# The task
Everything in the records is to be written out exactly, except the pictures.

+++ Information shown

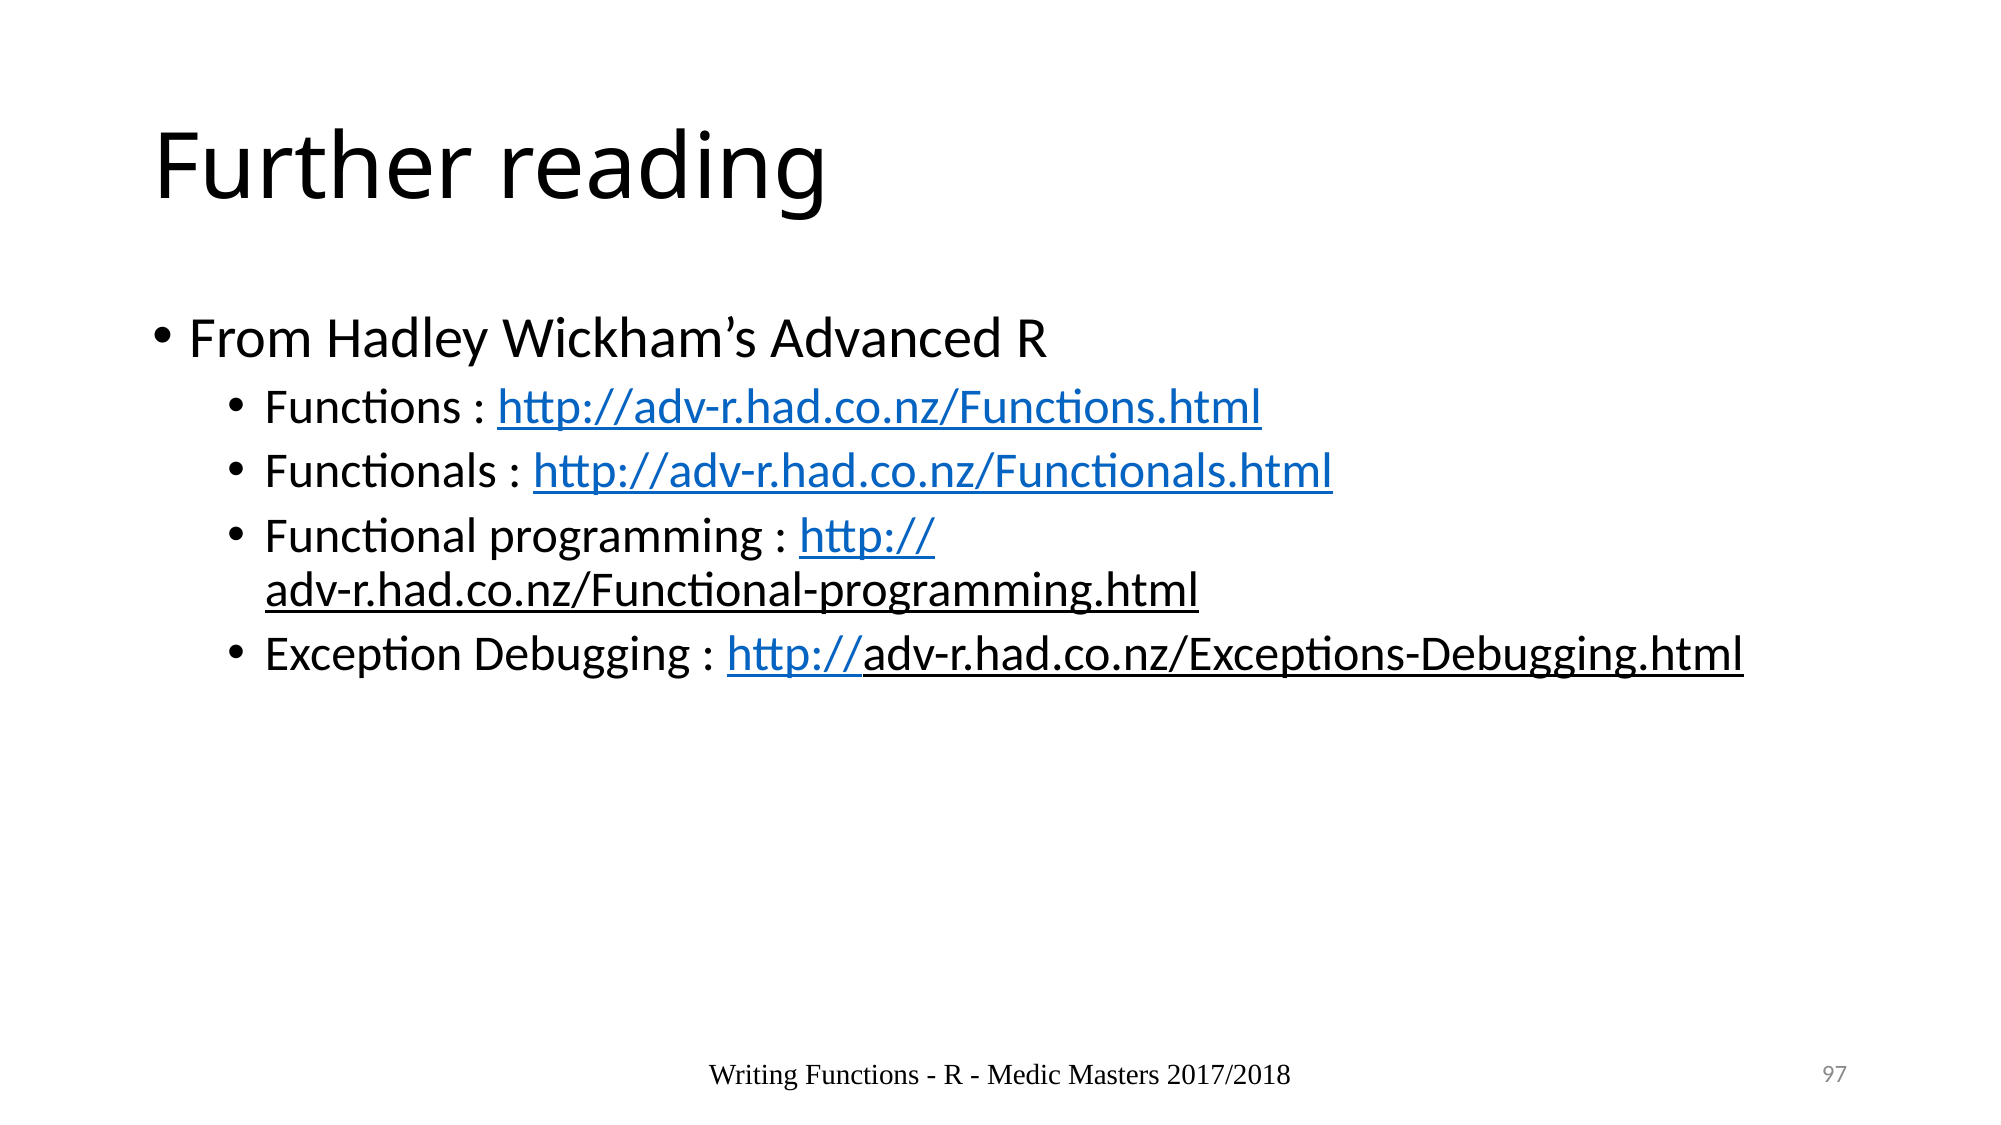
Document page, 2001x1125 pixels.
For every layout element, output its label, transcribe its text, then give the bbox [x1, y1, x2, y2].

footer Writing Functions - R - Medic Masters 2017/2018 [662, 1042, 1338, 1103]
title Further reading [137, 59, 1863, 278]
slide_number 97 [1412, 1042, 1863, 1103]
list From Hadley Wickham’s Advanced R Functions : http://adv-r.had.co.nz/Functions.html Functionals : http://adv-r.had.co.nz/Functionals.html Functional programming : http://adv-r.had.co.nz/Functional-programming.html Exception Debugging : http://adv-r.had.co.nz/Exceptions-Debugging.html [137, 299, 1863, 1014]
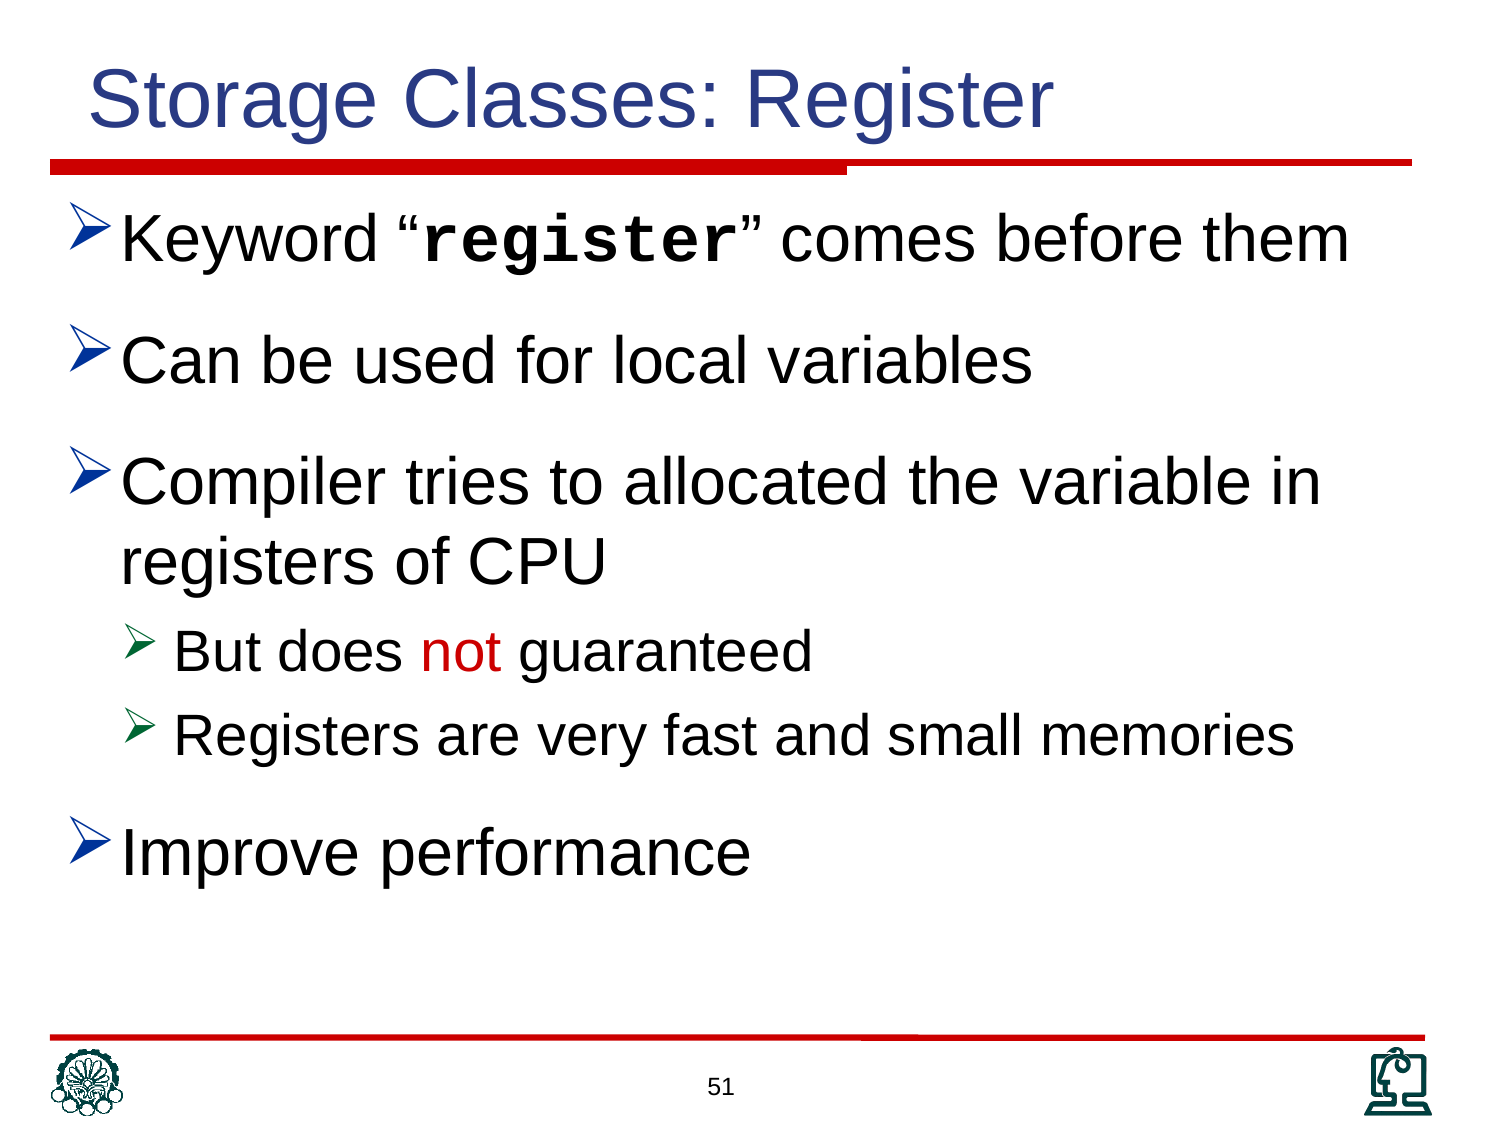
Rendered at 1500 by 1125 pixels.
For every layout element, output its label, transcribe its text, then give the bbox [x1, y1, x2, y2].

++++++

# Written answer
Document page, 2001x1125 pixels.
For every layout element, output its label, transcribe its text, then give the bbox [x1, y1, x2, y2].

footer Writing Functions - R - Medic Masters 2017/2018 [662, 1042, 1338, 1103]
title Further reading [137, 59, 1863, 278]
slide_number 97 [1412, 1042, 1863, 1103]
list From Hadley Wickham’s Advanced R Functions : http://adv-r.had.co.nz/Functions.html Functionals : http://adv-r.had.co.nz/Functionals.html Functional programming : http://adv-r.had.co.nz/Functional-programming.html Exception Debugging : http://adv-r.had.co.nz/Exceptions-Debugging.html [137, 299, 1863, 1014]
Rendered at 1500 by 1125 pixels.
For every layout element, output its label, transcribe its text, then give the bbox [x1, y1, x2, y2].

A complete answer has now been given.